Overcoming the Obstacles to AI Adoption
Artificial Intelligence is the word of everyone’s lips right now, but what’s next for AI innovation? How will it impact our day-to-day lives? There are many unknowns when it comes to what AI can do, which is unsurprising given it represents the swiftest technological evolution most of us have ever seen, with the capabilities of AI evolving almost weekly.
The power of AI combined with suitable use cases and a robust implementation plan can help businesses to radically reduce the time spent on manual, repetitive tasks, and allow teams to prioritise value-added work.
But in all the excitement, it’s evident that many businesses are held back by inertia, and a lack of understanding about how to actually go ahead and implement AI into their business.
The road to AI
The first thing to know is that the road to implementing AI probably isn’t going to be smooth. There are many hurdles to overcome, not least organisational resistance. Employees may be feeling wary of AI, intimidated, resistant to change or just plain ambivalent about the whole thing. Then there’s the spider’s web of security and compliance to battle with, and the question of implementation costs and training.
When it comes to technology, IT systems and data must be primed for AI, which poses even further issues if they are built on old legacy systems that don’t support innovations.
This is why getting your operational ducks in a row and understanding the purpose of AI in your business is crucial to overcoming these barriers. Making use of groundbreaking technology is one thing, but without a clear application in mind, progress will be stunted. Having a business orchestration tool in place will give you a clear view of your entire operation and set the foundations for you to take a good look at your business and figure out the areas where AI could make processes more efficient and take away manual effort. Knowing exactly what you aim to achieve with AI enables you to build a compelling case for its use and address any emerging issues.
Build a roadmap
Identifying the problems you wish to solve with AI is a critical step before investing in shiny tools. I believe the best way to discover which tools are right for you is to conduct an end-to-end examination of your business processes, with a special focus on manual and repetitive tasks. From there, you can consider how an AI co-pilot could make a difference. For example, if managing numerous forms is part of your workflow, adopting Intelligent Document Processing to automate data entry could be a game-changer. Similarly, for handling large volumes of service emails, email triage and sentiment analysis can significantly enhance efficiency.
AI doesn’t represent all types of automation
AI has become a broadly used term, but it’s important to recognise the difference between artificial intelligence and other automation technologies. The way I see it, AI can be categorised into three types: AI models developed by data scientists for predicting outcomes, narrow-field AI found in products like invoice data extractors, and generic generative models like ChatGPT that are multifunctional. Implementing automation technology such as RPA, Rule Engines, iPaaS, or Low Code solutions warrants a different strategy.
Understanding these distinctions clarifies the unique applications of AI, and therefore makes it easier to understand where they can fit within your processes.
Safely embracing GenAI
We’ve all heard of the dark sides of AI and privacy, but the truth is there are scenarios which the technology can be used with minimal risk. For creative professions such as graphic design, coding, or copywriting, embracing GenAI is a low-risk endeavour. For instance, in our own organisation our Copywriters rely on AI for proofreading, while our Coders use it to write their first draft of code. These teams, which have established procedures for testing, quality control, and validation, find AI invaluable for accelerating routine tasks.
I recommend approaching GenAI in three steps.
First, identify all employees within the organisation whose roles involve creation, be it writing, designing, or coding.
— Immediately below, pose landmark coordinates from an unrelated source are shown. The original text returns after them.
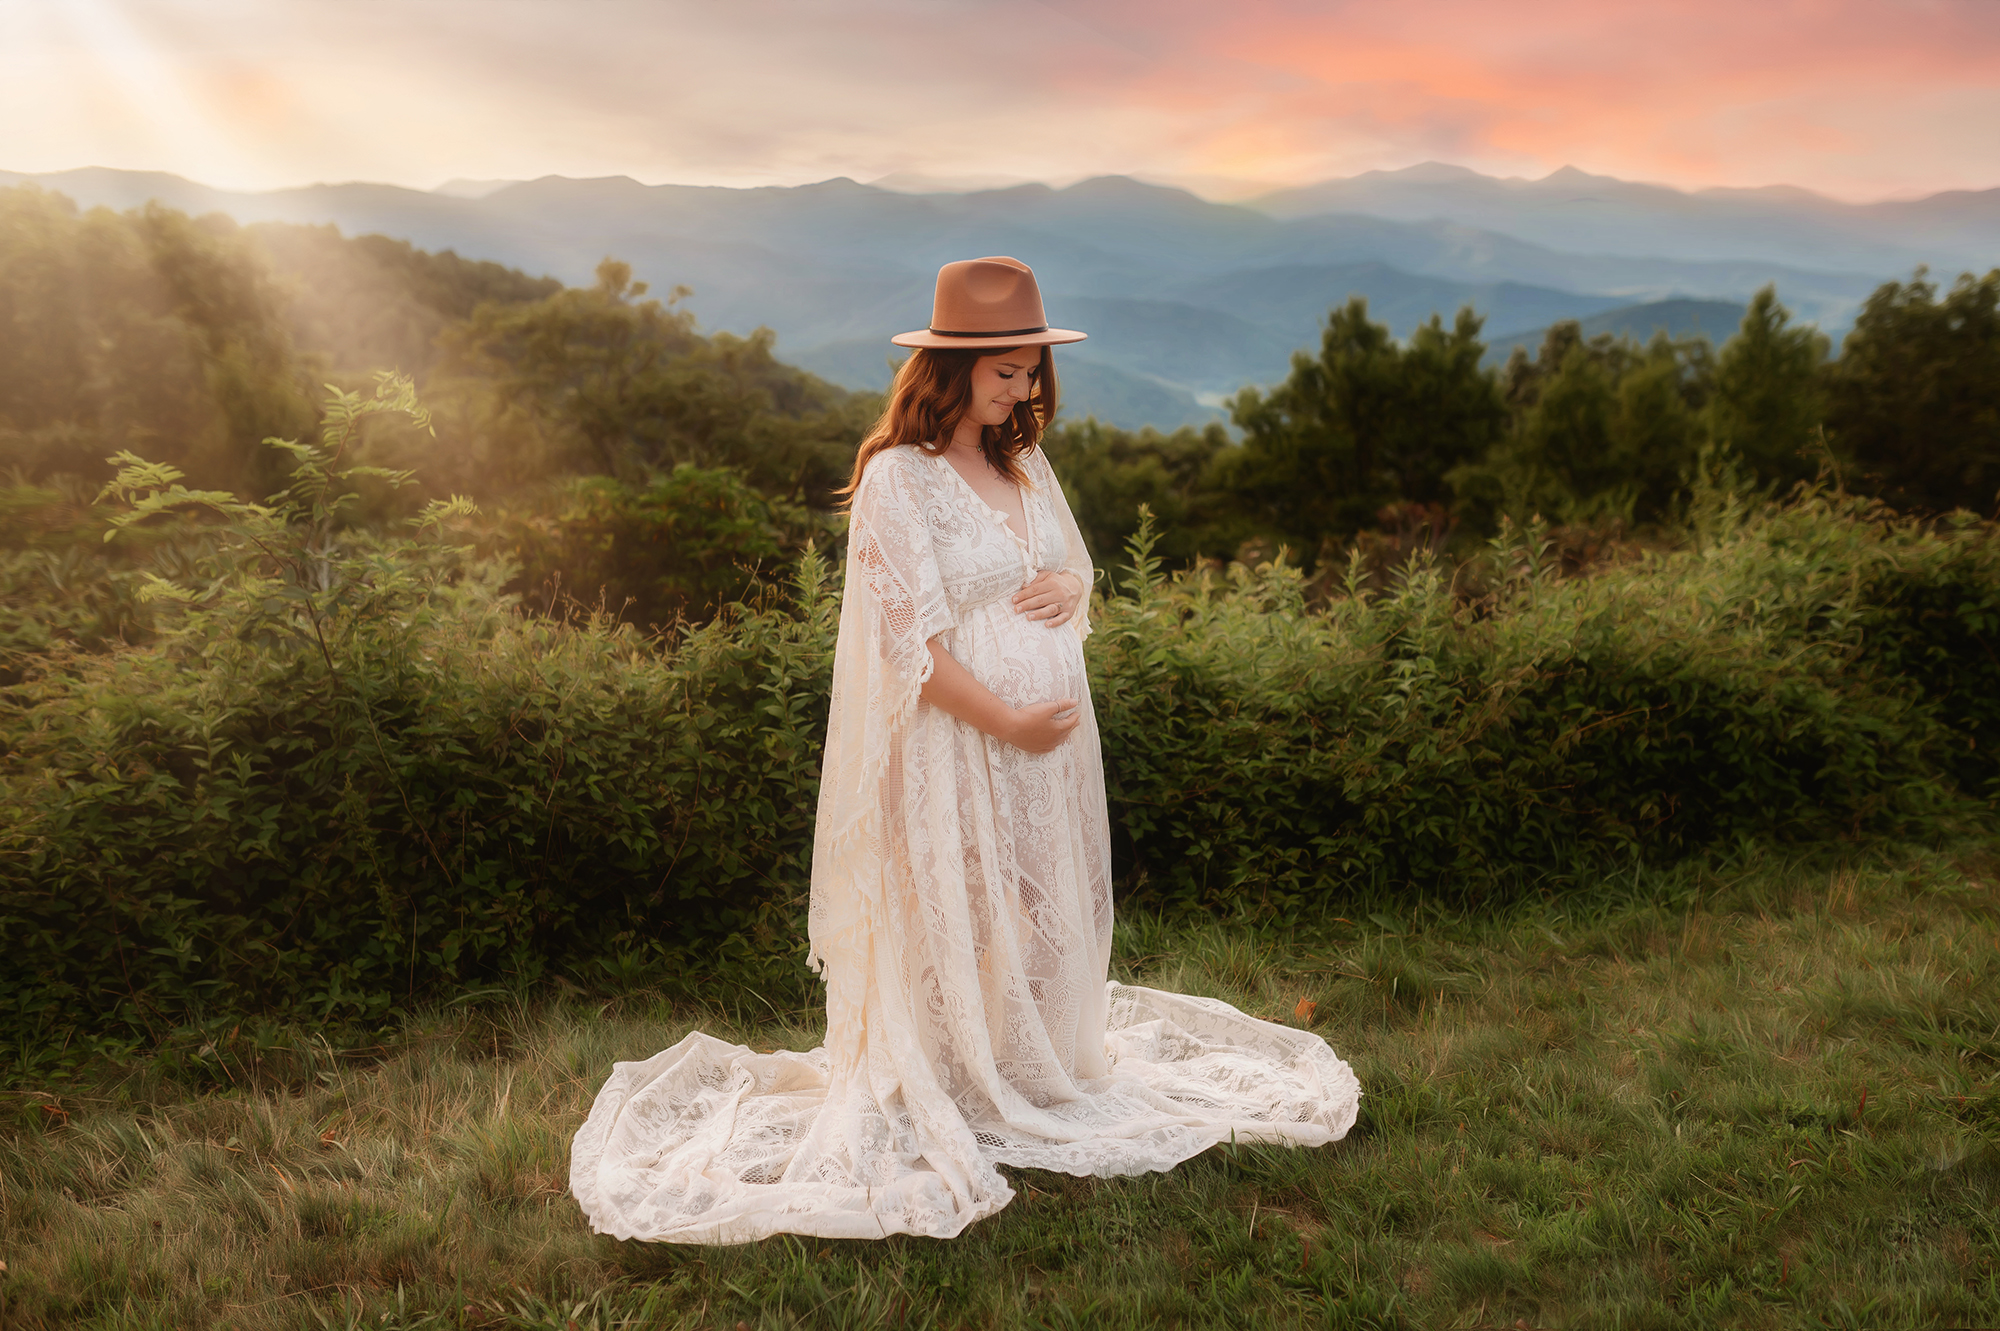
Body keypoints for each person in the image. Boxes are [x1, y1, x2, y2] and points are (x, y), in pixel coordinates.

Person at [570, 257, 1359, 1244]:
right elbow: (908, 651)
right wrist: (1010, 719)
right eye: (1004, 372)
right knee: (965, 899)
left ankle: (1031, 1059)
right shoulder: (900, 480)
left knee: (1037, 904)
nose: (1021, 390)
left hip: (1045, 756)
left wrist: (1071, 594)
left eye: (1029, 371)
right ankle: (958, 1069)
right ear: (949, 370)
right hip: (959, 740)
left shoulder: (1022, 464)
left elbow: (1068, 565)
Next, form task forces for each skill set and empower the employees to find the best AI co-pilot for their specific tasks. For example, Graphic Designers might find tools like Midjourney useful, whereas Copywriters could save time with ChatGPT.
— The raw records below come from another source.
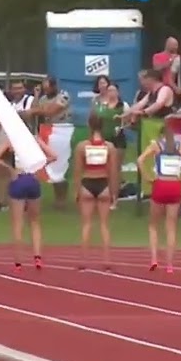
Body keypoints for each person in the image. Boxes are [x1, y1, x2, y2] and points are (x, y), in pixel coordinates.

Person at [0, 136, 58, 272]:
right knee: (35, 222)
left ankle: (18, 263)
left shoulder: (13, 139)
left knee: (17, 224)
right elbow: (54, 156)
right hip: (33, 180)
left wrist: (10, 169)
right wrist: (40, 167)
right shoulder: (34, 139)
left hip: (18, 179)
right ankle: (37, 257)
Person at [137, 122, 181, 272]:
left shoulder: (156, 145)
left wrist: (147, 177)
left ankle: (154, 259)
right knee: (171, 227)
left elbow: (140, 160)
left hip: (160, 184)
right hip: (175, 186)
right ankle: (169, 265)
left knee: (153, 225)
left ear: (161, 135)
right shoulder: (180, 146)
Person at [70, 114, 118, 270]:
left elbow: (77, 171)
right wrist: (113, 193)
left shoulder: (82, 146)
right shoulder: (109, 147)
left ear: (89, 126)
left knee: (86, 224)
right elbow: (113, 172)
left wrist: (76, 190)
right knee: (105, 225)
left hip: (87, 183)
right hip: (103, 183)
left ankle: (83, 261)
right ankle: (107, 261)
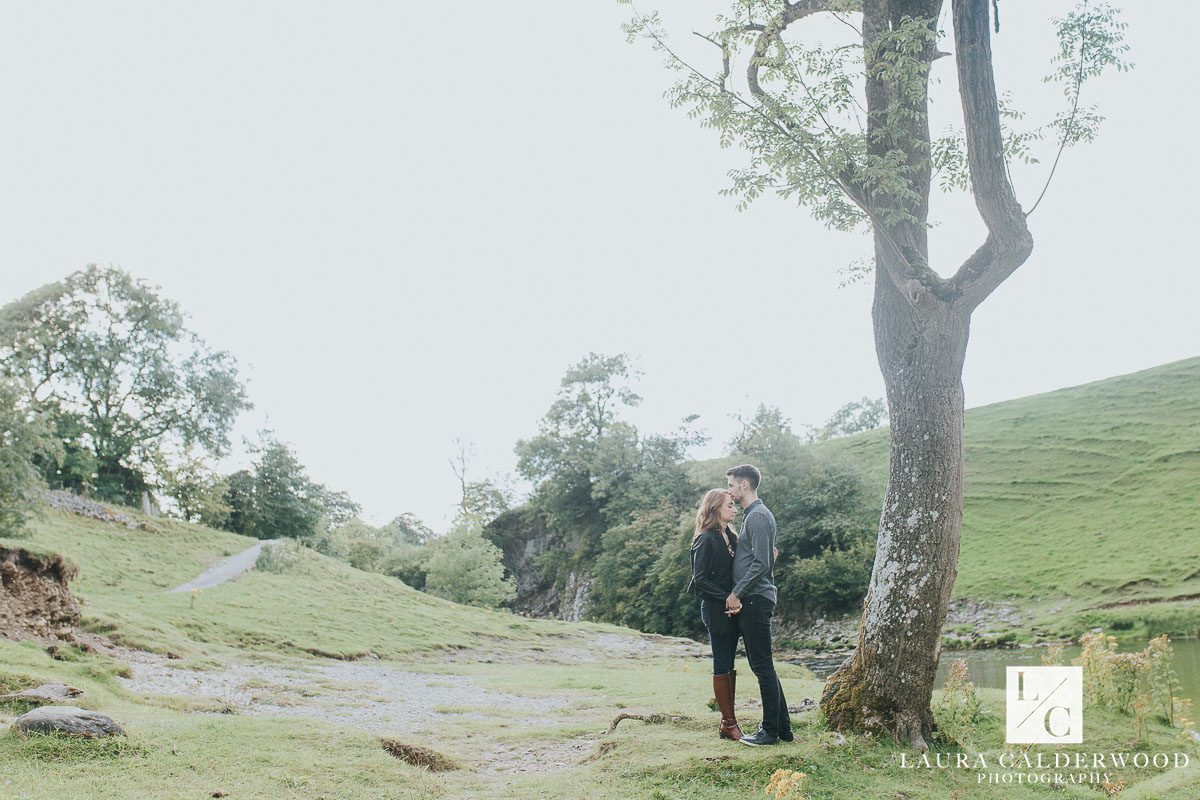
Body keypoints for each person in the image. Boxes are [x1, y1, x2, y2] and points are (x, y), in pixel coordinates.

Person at [725, 463, 792, 746]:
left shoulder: (759, 516)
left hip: (755, 599)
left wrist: (736, 593)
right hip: (753, 598)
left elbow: (762, 563)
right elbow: (762, 557)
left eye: (730, 485)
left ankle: (769, 732)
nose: (729, 490)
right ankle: (783, 728)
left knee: (762, 666)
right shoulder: (752, 516)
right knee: (763, 665)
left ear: (744, 485)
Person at [688, 488, 743, 741]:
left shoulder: (731, 535)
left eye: (734, 504)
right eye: (729, 505)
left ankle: (728, 722)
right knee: (722, 663)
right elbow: (699, 581)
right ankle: (729, 724)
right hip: (715, 609)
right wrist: (726, 597)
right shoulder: (706, 538)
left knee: (730, 663)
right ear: (714, 508)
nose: (734, 509)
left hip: (733, 608)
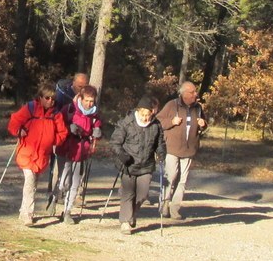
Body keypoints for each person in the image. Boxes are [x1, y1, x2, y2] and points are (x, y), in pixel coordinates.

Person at [7, 83, 68, 227]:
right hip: (27, 152)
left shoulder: (56, 115)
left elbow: (63, 133)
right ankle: (29, 214)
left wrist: (53, 140)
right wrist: (18, 131)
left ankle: (23, 211)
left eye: (53, 99)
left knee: (33, 183)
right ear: (40, 97)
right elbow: (14, 121)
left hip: (42, 155)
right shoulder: (30, 108)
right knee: (29, 180)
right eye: (47, 98)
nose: (50, 101)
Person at [110, 95, 166, 234]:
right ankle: (125, 221)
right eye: (143, 115)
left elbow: (160, 143)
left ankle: (132, 214)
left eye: (148, 115)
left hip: (146, 165)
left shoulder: (156, 125)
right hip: (128, 164)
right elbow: (115, 143)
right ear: (138, 111)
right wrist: (122, 156)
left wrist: (161, 152)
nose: (145, 118)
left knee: (142, 194)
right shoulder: (126, 123)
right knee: (128, 193)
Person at [52, 84, 103, 224]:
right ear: (80, 98)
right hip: (66, 149)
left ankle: (67, 211)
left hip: (81, 151)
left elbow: (97, 129)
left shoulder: (95, 115)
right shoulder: (69, 109)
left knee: (75, 182)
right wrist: (69, 128)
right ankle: (55, 196)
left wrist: (97, 133)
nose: (89, 104)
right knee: (64, 181)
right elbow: (57, 125)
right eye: (86, 100)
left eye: (91, 101)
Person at [157, 81, 208, 220]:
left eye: (195, 92)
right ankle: (165, 204)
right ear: (184, 94)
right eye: (192, 92)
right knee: (171, 177)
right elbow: (158, 121)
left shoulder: (198, 108)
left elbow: (203, 123)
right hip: (172, 148)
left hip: (189, 149)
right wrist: (171, 122)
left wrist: (203, 124)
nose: (195, 94)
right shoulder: (172, 105)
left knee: (182, 180)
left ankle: (175, 208)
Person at [46, 71, 90, 198]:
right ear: (73, 83)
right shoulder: (62, 95)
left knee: (77, 166)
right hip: (62, 133)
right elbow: (56, 112)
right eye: (80, 86)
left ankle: (74, 193)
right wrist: (65, 126)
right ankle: (54, 190)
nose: (82, 89)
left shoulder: (87, 96)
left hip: (80, 138)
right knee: (59, 164)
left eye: (85, 86)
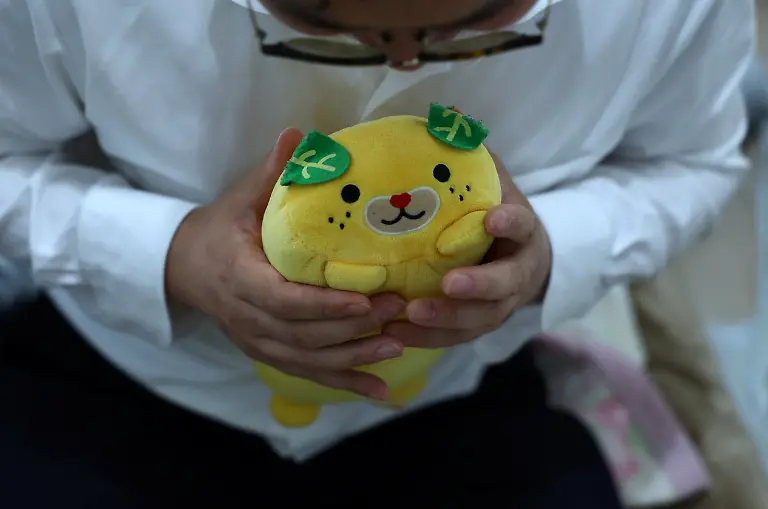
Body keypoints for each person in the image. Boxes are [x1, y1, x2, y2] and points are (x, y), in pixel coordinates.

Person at [0, 0, 754, 507]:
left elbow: (694, 159)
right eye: (317, 17)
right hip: (127, 375)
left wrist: (554, 250)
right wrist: (169, 254)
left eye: (480, 22)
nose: (401, 66)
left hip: (456, 393)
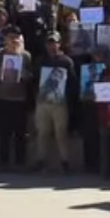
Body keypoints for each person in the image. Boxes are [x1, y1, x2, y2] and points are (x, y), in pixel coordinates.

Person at [0, 26, 33, 171]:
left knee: (20, 134)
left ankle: (20, 163)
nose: (14, 41)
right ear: (5, 40)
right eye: (11, 38)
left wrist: (24, 73)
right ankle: (3, 163)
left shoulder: (25, 56)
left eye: (16, 38)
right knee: (4, 134)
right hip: (3, 98)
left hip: (20, 99)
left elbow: (32, 77)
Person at [33, 32, 77, 173]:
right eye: (49, 43)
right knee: (42, 132)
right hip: (43, 102)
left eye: (54, 43)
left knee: (61, 133)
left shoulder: (66, 62)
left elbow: (73, 83)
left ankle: (65, 161)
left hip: (60, 103)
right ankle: (41, 160)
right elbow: (35, 80)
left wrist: (67, 98)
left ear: (59, 44)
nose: (52, 46)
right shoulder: (40, 61)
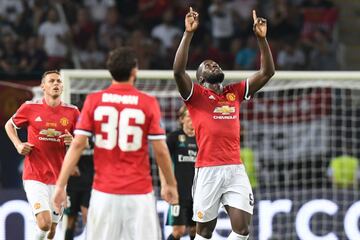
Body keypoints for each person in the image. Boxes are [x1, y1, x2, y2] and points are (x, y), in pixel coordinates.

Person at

Finally, procure low-risk AI tools to assist individuals across the organisation in their creative projects. This method facilitates the precise integration of AI co-pilots, boosting productivity and creativity while mitigating risks.
For roles associated with ‘delivery,’ ‘process,’ or ‘execution,’ it’s crucial to establish safeguards around GenAI and manage risks, which is where orchestration comes into play. It’s necessary to have a method for measuring expected outcomes and a clear policy regarding data management and the use of organisational data in training other models.
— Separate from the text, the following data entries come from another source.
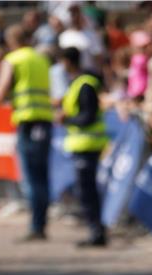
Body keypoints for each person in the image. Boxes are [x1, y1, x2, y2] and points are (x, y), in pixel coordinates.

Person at [0, 24, 53, 241]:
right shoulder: (40, 58)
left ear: (10, 42)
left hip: (27, 121)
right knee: (41, 176)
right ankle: (41, 223)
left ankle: (37, 226)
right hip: (45, 120)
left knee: (31, 177)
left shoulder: (13, 60)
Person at [57, 46, 108, 247]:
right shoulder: (79, 83)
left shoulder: (85, 84)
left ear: (67, 62)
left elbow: (88, 116)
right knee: (86, 190)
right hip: (83, 145)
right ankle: (95, 231)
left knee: (87, 191)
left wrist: (66, 119)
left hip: (88, 145)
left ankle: (97, 233)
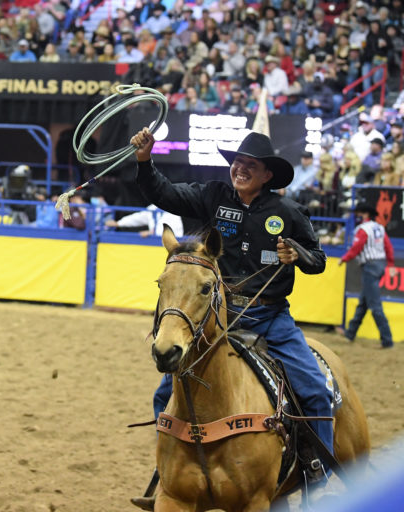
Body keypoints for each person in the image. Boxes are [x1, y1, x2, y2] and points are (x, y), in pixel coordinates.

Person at [128, 129, 333, 509]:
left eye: (249, 166)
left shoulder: (287, 213)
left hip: (270, 317)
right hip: (218, 318)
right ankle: (167, 470)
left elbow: (319, 260)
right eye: (237, 163)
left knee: (314, 389)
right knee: (163, 393)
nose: (240, 169)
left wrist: (298, 255)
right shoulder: (212, 196)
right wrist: (144, 160)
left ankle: (315, 471)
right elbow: (164, 193)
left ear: (266, 175)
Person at [339, 203, 395, 349]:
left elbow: (357, 247)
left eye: (359, 213)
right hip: (379, 264)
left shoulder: (363, 229)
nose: (357, 216)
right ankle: (350, 332)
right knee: (364, 302)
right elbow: (388, 247)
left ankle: (387, 339)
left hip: (370, 266)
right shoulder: (380, 227)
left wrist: (344, 258)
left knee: (374, 305)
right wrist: (390, 264)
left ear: (365, 214)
To make AI implementations a priority across the organisation, businesses should empower their employees to take the lead on these projects. The key is to move beyond seeing AI as simply a task for the IT department. When off-the-shelf AI models are made accessible to business users, they can directly apply these tools to their work areas, enabling a deeper understanding and ownership of the technology.
Unlocking AI potential
When effectively utilised, AI can streamline manual tasks, save time, and empower service teams to focus on more valuable work that is more closely aligned with their interests. By focusing on processes that are inefficient, businesses can utilise AI and automation to make a significant difference, rather than taking a ‘stab in the dark’ approach.